▸ Exercise: Please find every line in the entries below that contains the string "NewBodyOperationType" and copy each one out in full. Case counts when matching.

--- Start Listed records ---

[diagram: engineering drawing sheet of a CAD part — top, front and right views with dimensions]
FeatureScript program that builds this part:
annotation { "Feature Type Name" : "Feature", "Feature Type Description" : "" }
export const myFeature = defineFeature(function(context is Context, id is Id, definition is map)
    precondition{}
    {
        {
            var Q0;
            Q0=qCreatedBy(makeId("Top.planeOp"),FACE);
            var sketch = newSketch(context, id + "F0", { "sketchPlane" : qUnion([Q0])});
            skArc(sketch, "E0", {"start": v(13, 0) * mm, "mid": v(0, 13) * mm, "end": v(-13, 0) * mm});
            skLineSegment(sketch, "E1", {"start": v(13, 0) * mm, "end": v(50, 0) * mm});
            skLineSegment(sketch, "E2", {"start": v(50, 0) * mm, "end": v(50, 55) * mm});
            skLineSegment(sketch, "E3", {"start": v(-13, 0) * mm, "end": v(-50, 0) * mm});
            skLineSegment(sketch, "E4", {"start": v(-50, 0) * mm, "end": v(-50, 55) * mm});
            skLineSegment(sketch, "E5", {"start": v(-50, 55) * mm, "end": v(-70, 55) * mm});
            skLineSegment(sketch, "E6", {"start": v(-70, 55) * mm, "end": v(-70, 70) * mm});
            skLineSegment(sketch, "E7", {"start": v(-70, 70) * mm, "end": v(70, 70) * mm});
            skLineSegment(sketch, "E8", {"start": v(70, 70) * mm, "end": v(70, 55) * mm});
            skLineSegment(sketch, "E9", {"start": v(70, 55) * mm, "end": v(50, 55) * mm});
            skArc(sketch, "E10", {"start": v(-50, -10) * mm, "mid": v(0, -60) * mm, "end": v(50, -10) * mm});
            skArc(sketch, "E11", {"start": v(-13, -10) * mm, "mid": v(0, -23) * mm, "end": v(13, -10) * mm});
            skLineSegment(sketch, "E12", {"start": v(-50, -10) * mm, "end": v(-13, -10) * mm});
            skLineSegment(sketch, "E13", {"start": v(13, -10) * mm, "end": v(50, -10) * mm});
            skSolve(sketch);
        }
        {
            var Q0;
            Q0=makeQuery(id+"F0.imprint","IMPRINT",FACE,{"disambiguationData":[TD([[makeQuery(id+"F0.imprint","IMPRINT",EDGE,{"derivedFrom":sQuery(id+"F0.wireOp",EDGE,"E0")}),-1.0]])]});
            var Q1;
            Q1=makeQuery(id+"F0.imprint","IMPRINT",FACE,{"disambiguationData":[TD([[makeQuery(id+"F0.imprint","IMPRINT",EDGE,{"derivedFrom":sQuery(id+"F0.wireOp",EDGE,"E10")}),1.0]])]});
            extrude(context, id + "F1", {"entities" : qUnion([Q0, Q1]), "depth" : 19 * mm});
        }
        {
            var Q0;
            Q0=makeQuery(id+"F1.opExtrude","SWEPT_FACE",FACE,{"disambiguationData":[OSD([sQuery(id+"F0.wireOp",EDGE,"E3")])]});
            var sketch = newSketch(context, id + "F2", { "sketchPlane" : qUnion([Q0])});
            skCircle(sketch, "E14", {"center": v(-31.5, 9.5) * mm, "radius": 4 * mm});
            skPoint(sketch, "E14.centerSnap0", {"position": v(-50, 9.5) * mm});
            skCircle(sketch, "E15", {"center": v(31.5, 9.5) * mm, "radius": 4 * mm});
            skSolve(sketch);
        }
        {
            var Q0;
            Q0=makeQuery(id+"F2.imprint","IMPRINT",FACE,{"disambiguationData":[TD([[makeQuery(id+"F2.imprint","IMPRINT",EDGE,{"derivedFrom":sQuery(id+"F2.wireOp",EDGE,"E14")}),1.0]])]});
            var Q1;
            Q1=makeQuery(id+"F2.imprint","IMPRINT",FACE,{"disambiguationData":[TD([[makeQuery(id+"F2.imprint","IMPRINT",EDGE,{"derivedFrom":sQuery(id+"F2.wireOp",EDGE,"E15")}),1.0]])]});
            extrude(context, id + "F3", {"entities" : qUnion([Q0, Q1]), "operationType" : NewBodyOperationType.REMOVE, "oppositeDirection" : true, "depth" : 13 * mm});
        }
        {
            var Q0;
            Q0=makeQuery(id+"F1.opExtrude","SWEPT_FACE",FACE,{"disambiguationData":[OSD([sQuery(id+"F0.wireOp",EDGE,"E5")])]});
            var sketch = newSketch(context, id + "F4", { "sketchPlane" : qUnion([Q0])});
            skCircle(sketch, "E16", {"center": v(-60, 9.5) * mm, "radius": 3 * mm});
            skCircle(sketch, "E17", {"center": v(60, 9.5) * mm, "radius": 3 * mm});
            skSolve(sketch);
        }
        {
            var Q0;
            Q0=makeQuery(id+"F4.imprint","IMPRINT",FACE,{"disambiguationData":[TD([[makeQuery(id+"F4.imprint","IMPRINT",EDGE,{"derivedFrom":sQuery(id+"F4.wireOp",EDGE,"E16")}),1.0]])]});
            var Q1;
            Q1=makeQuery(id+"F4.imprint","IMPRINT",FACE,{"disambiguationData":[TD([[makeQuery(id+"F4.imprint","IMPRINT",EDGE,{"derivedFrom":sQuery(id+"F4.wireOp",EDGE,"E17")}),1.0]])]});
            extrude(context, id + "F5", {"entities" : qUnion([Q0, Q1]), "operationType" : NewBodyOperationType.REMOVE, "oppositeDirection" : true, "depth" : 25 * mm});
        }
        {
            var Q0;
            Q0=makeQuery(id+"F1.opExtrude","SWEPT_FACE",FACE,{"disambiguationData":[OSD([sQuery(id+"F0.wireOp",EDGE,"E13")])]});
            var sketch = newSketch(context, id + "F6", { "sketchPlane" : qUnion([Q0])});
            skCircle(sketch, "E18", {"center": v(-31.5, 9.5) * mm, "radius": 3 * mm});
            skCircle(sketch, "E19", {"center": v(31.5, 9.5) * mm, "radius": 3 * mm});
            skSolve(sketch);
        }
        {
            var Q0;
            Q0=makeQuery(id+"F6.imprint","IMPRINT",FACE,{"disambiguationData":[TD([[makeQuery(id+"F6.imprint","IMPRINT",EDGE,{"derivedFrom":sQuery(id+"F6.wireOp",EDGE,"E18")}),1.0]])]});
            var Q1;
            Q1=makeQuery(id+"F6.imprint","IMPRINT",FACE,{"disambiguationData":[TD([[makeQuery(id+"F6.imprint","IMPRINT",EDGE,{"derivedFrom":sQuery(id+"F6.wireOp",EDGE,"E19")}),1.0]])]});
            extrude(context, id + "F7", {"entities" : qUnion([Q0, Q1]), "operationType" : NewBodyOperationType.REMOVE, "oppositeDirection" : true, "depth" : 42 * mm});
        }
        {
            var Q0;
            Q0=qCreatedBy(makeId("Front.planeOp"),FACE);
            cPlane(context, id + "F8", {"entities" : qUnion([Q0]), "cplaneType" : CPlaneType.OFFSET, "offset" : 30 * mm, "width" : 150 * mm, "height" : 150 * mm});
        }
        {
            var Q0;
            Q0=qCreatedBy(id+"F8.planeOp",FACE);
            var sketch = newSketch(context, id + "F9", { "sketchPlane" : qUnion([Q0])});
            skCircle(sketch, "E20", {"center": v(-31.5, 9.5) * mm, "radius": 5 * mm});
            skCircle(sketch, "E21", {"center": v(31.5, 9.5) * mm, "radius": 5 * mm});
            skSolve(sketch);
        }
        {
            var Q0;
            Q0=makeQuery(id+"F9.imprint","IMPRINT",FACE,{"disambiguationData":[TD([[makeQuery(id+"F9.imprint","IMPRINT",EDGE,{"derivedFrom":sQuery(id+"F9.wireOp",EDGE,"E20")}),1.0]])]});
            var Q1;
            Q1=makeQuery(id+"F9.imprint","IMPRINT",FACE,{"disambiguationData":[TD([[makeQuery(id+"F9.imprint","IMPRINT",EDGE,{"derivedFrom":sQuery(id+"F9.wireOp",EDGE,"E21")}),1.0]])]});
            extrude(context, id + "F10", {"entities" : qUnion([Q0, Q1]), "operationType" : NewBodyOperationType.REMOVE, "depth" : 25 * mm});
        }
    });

--- End Listed records ---

▸ Worked answer:
            extrude(context, id + "F3", {"entities" : qUnion([Q0, Q1]), "operationType" : NewBodyOperationType.REMOVE, "oppositeDirection" : true, "depth" : 13 * mm});
            extrude(context, id + "F5", {"entities" : qUnion([Q0, Q1]), "operationType" : NewBodyOperationType.REMOVE, "oppositeDirection" : true, "depth" : 25 * mm});
            extrude(context, id + "F7", {"entities" : qUnion([Q0, Q1]), "operationType" : NewBodyOperationType.REMOVE, "oppositeDirection" : true, "depth" : 42 * mm});
            extrude(context, id + "F10", {"entities" : qUnion([Q0, Q1]), "operationType" : NewBodyOperationType.REMOVE, "depth" : 25 * mm});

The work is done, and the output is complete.